Tra queste, la più eclatante è stata quella di Nicola Porro, vicedirettore de Il Giornale e conduttore di Quarta Repubblica, che ha annunciato il trasferimento della sua rassegna La ripartenza – Liberi di pensare da Bari a un'altra città. "Non mi vedrete mai più", ha dichiarato in un video pubblicato sui social l'11 luglio, due giorni dopo la cerimonia. L’evento, che si teneva al Teatro Petruzzelli, era diventato negli anni un appuntamento fisso per il dibattito politico e culturale.
Porro, che non ha nascosto il suo dissenso verso la decisione del Comune, ha motivato la scelta come una risposta diretta all’onorificenza conferita ad Albanese, figura controversa per alcune posizioni critiche verso Israele.

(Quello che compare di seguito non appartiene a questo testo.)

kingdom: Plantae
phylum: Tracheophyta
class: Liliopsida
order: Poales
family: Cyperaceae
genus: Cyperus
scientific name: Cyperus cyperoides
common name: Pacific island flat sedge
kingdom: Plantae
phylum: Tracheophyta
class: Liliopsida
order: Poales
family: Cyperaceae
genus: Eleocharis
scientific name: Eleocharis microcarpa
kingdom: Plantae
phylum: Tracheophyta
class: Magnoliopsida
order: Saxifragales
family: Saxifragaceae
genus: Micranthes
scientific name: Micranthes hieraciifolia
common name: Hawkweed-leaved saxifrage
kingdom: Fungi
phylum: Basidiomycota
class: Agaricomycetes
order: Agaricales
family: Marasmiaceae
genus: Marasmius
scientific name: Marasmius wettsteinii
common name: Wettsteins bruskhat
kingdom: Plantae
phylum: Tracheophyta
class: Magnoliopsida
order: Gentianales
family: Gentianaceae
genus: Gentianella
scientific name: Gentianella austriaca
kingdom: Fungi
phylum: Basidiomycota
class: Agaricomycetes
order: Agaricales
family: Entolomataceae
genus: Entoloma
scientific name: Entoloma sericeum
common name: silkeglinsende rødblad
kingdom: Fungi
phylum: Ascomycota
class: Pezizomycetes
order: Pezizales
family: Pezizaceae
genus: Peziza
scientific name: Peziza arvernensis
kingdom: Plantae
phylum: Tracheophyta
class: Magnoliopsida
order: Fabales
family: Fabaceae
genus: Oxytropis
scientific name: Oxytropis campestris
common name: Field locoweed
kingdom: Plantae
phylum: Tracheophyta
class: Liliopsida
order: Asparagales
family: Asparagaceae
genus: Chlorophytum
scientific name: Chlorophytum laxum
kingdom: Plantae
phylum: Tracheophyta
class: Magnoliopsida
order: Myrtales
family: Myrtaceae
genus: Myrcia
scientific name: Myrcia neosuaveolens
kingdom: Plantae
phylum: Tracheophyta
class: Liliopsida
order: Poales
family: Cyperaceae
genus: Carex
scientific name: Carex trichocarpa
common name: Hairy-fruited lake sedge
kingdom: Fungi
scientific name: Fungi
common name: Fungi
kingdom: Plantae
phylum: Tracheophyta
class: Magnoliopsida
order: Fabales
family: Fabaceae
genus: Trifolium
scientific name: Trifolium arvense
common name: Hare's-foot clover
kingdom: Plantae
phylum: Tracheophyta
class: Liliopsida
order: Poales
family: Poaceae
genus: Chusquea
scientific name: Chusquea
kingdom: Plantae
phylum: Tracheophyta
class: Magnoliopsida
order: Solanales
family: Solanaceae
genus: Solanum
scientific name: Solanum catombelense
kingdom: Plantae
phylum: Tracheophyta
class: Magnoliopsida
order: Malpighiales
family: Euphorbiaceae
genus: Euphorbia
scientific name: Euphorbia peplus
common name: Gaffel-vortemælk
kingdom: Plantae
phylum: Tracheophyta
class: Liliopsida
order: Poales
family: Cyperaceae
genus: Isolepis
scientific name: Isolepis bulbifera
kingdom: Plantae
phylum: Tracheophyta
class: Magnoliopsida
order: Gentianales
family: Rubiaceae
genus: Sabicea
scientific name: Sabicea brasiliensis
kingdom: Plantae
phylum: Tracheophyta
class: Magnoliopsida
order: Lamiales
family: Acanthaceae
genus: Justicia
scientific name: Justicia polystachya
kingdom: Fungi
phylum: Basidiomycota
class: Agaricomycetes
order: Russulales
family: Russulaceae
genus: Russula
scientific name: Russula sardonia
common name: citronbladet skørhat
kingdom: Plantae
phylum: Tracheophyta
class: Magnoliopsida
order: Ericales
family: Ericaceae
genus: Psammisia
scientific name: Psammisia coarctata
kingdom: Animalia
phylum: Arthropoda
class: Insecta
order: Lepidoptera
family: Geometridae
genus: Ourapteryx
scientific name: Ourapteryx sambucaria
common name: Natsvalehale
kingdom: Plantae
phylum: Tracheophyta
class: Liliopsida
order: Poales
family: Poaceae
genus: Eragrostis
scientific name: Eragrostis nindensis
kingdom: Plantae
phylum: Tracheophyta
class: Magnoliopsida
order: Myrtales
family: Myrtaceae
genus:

La relatrice Onu, che recentemente è stata oggetto di sanzioni da parte di alcuni Paesi, è stata accolta a Bari con un messaggio chiaro: quello di una città che, simbolicamente, si schiera dalla parte di chi denuncia le violazioni dei diritti umani.
La polemica si inserisce in un contesto già teso, in cui le posizioni sulla questione israelo-palestinese dividono non solo l’opinione pubblica, ma anche le istituzioni. Mentre il sindaco Leccese ha ribadito che il riconoscimento ad Albanese è "un atto di coerenza con i valori della città", Porro ha preferito abbandonare il campo, portando altrove il suo evento.